1. Historical/Political Context/ Educational objectives
The persistent Israeli occupation and the failure of the Camp David Summit meeting of 2000 resulted in the Second Palestinian intifada spurring trends of political radicalism and religious extremism within the Palestinian society. The Wasatia movement was created in January 2007 as non-governmental, non-profit, non-political initiative to change this trend. Its declared goals are: (a) To bring a deeper and more rational understanding of Islam to Moslems as well as to non-Moslems; (b) To clarify the distortions to which Islam has been subjected at home and in the West; (c) To educate Palestinians on taboo topics such as the Holocaust taking a new humanistic approach; (d) To seek answers for the deep religious, political, social, and economic crises inflicting the Palestinian society; (e) To strive and work for ending the Israeli military occupation through negotiations and peaceful means; (f) To spread and promote Islamic tolerant concepts, values and principles within the Palestinian community; (g) To encourage the practice of moderation among Palestinians in order to mitigate religious radicalism and bigotry and reduce political extremism; (h) To bring a message of peace, moderation, justice, coexistence, tolerance, and reconciliation to Palestinian community through vocal civic leaders;(i) To teach creative and critical thinking and open-mindedness; and (j) to empower the potential for leadership in their society.The goal in interfaith dialogue and education is to deconstruct religious mythologies and Quranic distortions and misinterpretations and to promote knowledge of the religion of other;
1. Actors-lecturers, facilitators, writers, professors, school teachers, religious leaders, youth, young adults ,guest lecturers, lecturers by the professional staff, tour guides
2. Activities—Dialogues, Workshops, public lectures, publications.
The main activities of the Wasatia focus on delivering seminars, lectures, and training workshops to advance the education of justice, balance, voluntarism, and religious moderation as core values in Palestinian society; seminars and workshops aim to deepen knowledge of the key factors and principles in Palestinian society that have created the context for religious pluralism; seminars and interfaith dialogue aim to expand understanding of different religious traditions in Palestine, and to foster appreciation for the strengths and complexities of a religiously pluralist society; publications aim to identify and guide learning of the principles, values, and practices of interfaith dialogue. Wasatia publishes books, articles in booklet format on moderation, conflict resolution, peace, and reconciliation topics and distributes them freely to the public.
2. Methods—facilitated dialogues, outreach to the press, use of social media and networks—facebook an internet, powerpoint presentations, lectures, films and discussion, use of the local languages, television interviews, study tours
To disseminate its educational message, Wasatia uses interfaith dialogues meetings, outreach to the press, and social media—has more than one group on Facebook, an internet website, powerpoint presentations to high school students and in workshops, lectures and discussion, television interviews, and study tours – Wasatia was the first to organize a tour of the Nazi concentration camps in Auschwitz between March 25-30, 2014, for Palestinian students.
Wasatia advocates achieving peace and prosperity through the promotion of the democratic multi-culture of dialogue that would lead to walking away from the current climate of religious and political radicalism and extremism that is escalating fear, enmity, and insecurity.
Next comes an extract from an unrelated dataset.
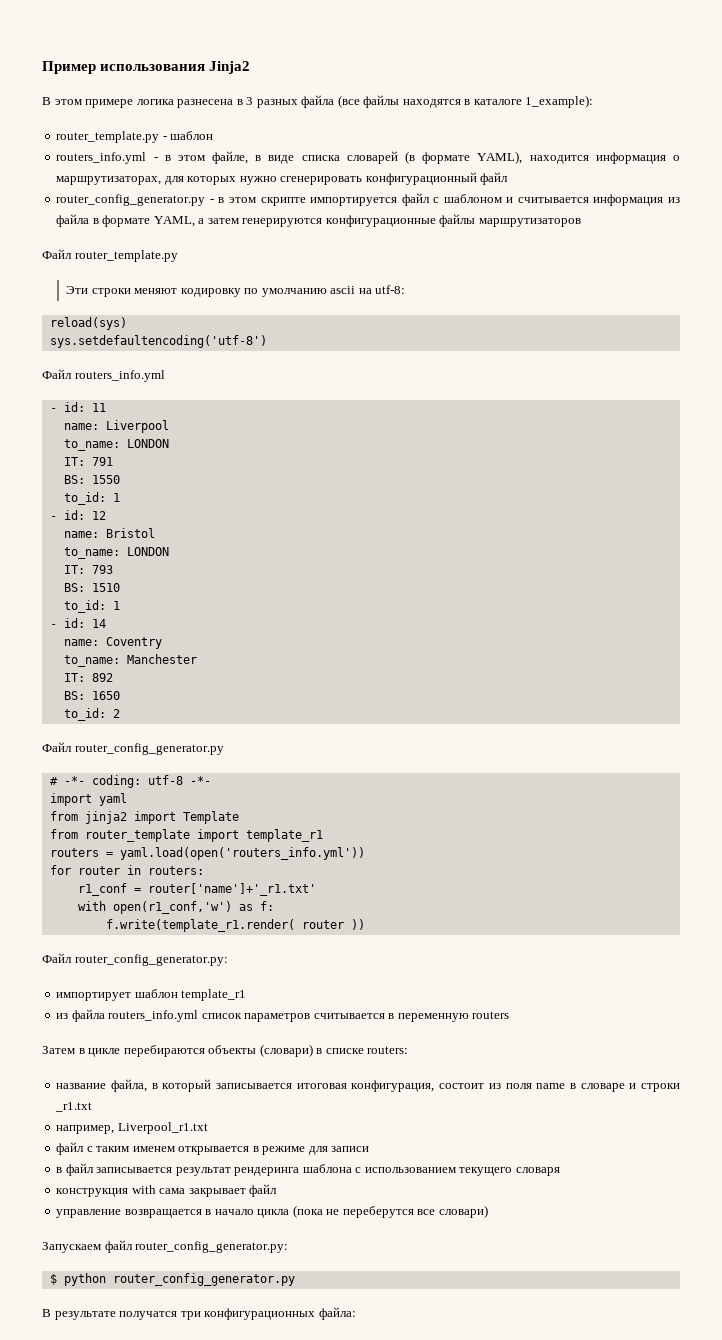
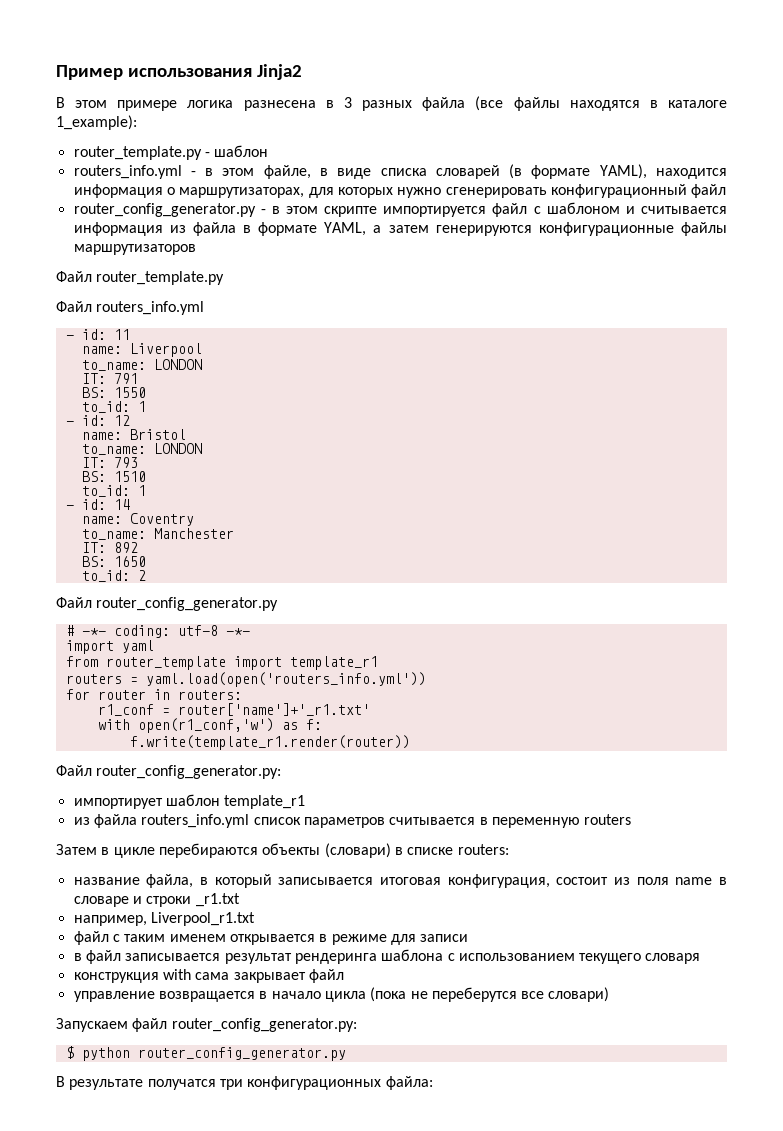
[66,285,406,297] [49,317,127,330] [49,335,267,348] // Эти строки меняют кодировку по умолчанию ascii на utf-8: // reload(sys) // sys.setdefaultencoding('utf-8') -> (225, 278) none
[49,811,239,824] // from jinja2 import Template -> (154, 646) none
[105,919,365,932] f.write(template_r1.render( router )) -> [129,735,410,750] f.write(template_r1.render(router))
It claims the centrist position, that balance between passion and hate, between amity and enmity, between deep despair and false hope, which would lead us out of the present state of conflict and despair.
Wasatia addresses all aspects of life: the way you eat, the way you dress, the way you spend money. Moderation is a value shared with the various thinkers as well as all faiths and therefore could become a fruitful foundation for interfaith dialogue.
Wasatia is the first Islamic Palestinian group calling for a negotiated peace with Israel that would help to bring peaceful solutions to the acute religious, economic, social and political crises plaguing Palestinian society. It advocates the establishment of an independent, tolerant, democratic, secular, non-militarized Palestinian state that fosters economic prosperity, religious freedom, and social justice and would adopt liberal values of equity, tolerance, pluralism, freedom of expression, rule of law, and respect for civil and human rights. All these are values advocated in Islamic holy texts and traditions.
Wasatia will eventually give birth to a political vision that would stand on the foundation pillars such as peace, state-building, governance reform, education, women’s empowerment, religious and political moderation, and civil society development.